◆ Records shown
** Start **

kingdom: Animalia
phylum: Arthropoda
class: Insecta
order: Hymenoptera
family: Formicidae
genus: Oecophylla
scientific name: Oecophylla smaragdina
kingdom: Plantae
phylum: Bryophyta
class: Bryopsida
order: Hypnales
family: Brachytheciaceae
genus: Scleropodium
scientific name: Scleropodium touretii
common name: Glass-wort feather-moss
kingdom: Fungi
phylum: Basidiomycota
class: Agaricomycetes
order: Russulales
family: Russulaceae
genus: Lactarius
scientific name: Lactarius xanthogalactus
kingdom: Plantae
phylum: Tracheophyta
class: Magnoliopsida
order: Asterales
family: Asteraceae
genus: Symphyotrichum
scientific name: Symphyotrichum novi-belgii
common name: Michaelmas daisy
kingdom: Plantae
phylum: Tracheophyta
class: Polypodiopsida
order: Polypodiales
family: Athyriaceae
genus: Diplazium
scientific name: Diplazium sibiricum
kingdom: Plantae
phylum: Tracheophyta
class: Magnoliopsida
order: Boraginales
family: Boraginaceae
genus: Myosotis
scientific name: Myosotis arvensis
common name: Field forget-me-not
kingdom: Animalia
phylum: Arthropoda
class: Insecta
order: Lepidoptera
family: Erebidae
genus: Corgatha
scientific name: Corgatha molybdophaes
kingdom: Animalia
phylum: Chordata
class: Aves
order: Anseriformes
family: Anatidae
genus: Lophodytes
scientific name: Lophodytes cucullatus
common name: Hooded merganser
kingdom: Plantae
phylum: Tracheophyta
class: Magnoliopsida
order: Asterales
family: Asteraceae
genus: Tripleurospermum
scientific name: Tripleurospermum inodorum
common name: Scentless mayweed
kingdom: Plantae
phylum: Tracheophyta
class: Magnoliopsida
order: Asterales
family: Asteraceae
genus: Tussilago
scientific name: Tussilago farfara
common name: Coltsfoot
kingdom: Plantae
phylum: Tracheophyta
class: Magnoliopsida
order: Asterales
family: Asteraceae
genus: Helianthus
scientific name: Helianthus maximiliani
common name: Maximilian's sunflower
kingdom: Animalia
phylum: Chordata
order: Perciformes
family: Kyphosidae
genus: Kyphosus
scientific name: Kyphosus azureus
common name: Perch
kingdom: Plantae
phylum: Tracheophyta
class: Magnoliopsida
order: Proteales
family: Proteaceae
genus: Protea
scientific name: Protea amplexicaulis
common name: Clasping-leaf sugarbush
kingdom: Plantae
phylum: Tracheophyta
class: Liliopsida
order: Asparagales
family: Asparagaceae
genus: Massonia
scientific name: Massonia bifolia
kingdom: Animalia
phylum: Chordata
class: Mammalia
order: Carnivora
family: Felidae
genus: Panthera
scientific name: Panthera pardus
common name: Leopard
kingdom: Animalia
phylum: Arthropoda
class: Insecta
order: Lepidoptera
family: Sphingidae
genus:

** End **

◆ Your task
Update everything in the records from the line containing "phylum: Basidiomycota" down to the line containing "genus: Symphyotrichum" so that "scientific name" becomes "binomial name", and leave the rest of those lines unchanged. Return only those lines.

◆ Expected answer
phylum: Basidiomycota
class: Agaricomycetes
order: Russulales
family: Russulaceae
genus: Lactarius
binomial name: Lactarius xanthogalactus
kingdom: Plantae
phylum: Tracheophyta
class: Magnoliopsida
order: Asterales
family: Asteraceae
genus: Symphyotrichum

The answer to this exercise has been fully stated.